Примечательно, что и на этот раз сокровищница московской военно-тактической мысли обогатилась опытом действий на внутренних, а не внешних фронтах. В тот момент, когда полки Скопина-Шуйского подходили к Туле, болониковцам, умело использовавшим топкость местности и деревянные засеки, довольно долго удавалось сдерживать натиск дворянской конницы. И лишь стрелецкие отряды смогли, наконец, оттеснить их обратно за городские стены. Как отмечает военный историк Вавдим Каргалов, этот опыт помог Скопину-Шуйскому в дальнейшем широко применять деревянные укрепления-острожки против панцирной польской конницы.

На протяжении нескольких месяцев повстанцы держались очень мужественно - Болотников сохранял дисциплину и контроль над ситуацией, несмотря на голод и прочие лишения. Тогда Шуйский запрудил реку Упу и затопил Тулу. Но болотниковцы забрались на крыши домов и продолжали держать оборону.

Однако постепенно их моральный дух стал ослабевать, и они стали настойчиво требовать от своего предводителя рассказать «правду о царе», который всё никак не подходил с долгожданной помощью. Болотников отвечал уклончиво, хотя в целом честно: «Какой-то молодой человек, примерно лет 24 или 25, позвал меня к себе, когда я из Венеции прибыл в Польшу, и рассказал мне, что он — Дмитрий и что он ушел от мятежа и убийства, убит был вместо него один немец, который надел его платье.

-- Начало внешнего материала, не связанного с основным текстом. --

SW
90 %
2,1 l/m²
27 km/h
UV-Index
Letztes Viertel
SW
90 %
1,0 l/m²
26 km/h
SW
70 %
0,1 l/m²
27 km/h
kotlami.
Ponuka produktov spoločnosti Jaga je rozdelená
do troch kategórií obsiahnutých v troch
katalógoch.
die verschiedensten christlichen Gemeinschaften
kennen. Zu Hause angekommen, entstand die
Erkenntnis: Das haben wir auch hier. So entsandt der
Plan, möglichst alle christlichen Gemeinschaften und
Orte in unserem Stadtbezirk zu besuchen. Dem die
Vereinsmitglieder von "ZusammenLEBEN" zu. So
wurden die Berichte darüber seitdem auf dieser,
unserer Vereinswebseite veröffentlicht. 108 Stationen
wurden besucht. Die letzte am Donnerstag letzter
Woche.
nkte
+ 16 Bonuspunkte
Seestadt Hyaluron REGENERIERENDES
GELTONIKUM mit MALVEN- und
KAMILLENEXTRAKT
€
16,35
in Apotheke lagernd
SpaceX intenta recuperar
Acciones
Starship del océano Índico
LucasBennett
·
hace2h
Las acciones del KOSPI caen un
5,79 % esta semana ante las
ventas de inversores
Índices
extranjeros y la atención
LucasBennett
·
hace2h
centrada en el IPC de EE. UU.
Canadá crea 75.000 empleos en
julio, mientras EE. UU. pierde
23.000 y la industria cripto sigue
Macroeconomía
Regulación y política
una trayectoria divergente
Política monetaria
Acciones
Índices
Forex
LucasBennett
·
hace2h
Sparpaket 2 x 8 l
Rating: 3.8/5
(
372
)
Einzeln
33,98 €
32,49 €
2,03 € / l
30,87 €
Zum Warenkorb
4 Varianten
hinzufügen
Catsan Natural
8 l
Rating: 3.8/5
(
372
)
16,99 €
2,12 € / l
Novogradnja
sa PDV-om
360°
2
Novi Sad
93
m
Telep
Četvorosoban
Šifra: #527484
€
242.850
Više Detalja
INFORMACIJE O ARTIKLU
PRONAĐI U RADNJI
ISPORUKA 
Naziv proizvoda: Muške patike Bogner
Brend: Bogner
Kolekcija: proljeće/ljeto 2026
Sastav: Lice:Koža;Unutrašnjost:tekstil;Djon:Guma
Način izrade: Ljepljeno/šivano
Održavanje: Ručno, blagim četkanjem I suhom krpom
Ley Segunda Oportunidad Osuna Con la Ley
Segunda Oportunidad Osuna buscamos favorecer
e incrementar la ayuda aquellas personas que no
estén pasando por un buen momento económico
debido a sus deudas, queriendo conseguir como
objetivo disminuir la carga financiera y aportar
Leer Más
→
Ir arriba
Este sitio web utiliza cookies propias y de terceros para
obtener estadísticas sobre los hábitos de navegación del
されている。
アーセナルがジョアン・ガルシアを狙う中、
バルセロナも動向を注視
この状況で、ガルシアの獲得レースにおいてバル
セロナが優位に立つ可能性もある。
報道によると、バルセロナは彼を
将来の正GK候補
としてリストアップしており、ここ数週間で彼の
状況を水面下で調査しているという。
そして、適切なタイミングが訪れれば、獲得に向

Он взял с меня присягу, что я буду ему верно служить; это я до сих пор и делал... Истинный он или нет, я не могу сказать, ибо на престоле в Москве я его не видел. По рассказам он с виду точно такой, как тот, который сидел на престоле».

Подобный ответ вызвал еще большее разочарование. Чувствуя, что не сегодня – завтра они потеряют власть над повстанцами, Болотников и Илейко вступили в переговоры с Василием Шуйским, предложив ему открыть ворота в обмен на сохранение жизни.

В итоге царь пообещал прощение всем, а предводителям гарантировал сохранение жизни. И поцеловал крест. Действительно, Василий Шуйский отпустил всех рядовых повстанцев (многие из них тут же вольются в войско Лжедмитрия II). Но Иван Болотников и «царевич Петр Федорович» (Илейко Муромец») - будут позднее всё же казнены.

Болотникова сошлют в Каргополь, где ослепят и 18 октября 1608 года утопят в проруби. «Царевича Пётра» повесят в январе 1608 года в Москве, неподалеку от Данилова монастыря. При этом Илейко до последнего продолжал настаивать на своём и твердил, что казнят его за грехи и преступления, но что он – на самом деле сын царя Федора Иоанновича!

Так Василий Шуйский дважды нарушил своё крестоцелование…

Однако вернемся к событиям 1607 года. В тот самый день, когда царский воевода Скопин-Шуйский осадил Тулу, - 12 июня 1607 года, - Стародуб, где в тот момент происходило формирование армии нового Самозванца, присягнул Лжедмитрию II.
Московитов в армии Лжедмитрия II было очень мало – не более 2 тыс. человек. Зато в нее вступили около 10-12 тыс. польских добровольцев, примерно 5-8 тыс. запорожских казаков и какое-то количество донских и волжских казаков.

Более того, к нему так же, как и к Болотникову, явился очередной «сын Федора Иоанновича». Лжедмитрий немедленно повесил «племянника», а его воинов включил в состав своей армии. Потом таких «племянников» («детей лейтенанта Шмидта») будет еще семь человек. Их всех Лжедмитрий II сразу же уничтожал.
Лжедмитрий II дошел до Москвы, но в Тулу не успел.

По мере продвижения к Москве армия Лжедмитрия II продолжала увеличиваться за счет подходящих к ней поляков, казаков и беглых крестьян. Значительную роль сыграл изданный в 1607-1608 гг. Лжедмитрием указ о холопах. Согласно этому указу, земли «изменников-бояр» переходили в собственность холопов, которые получали также право жениться на боярских дочерях. В итоге многие крепостные крестьяне, присягнув Самозванцу, получили не только свободу, но и стали дворянами, тогда как их господам в Москве пришлось голодать.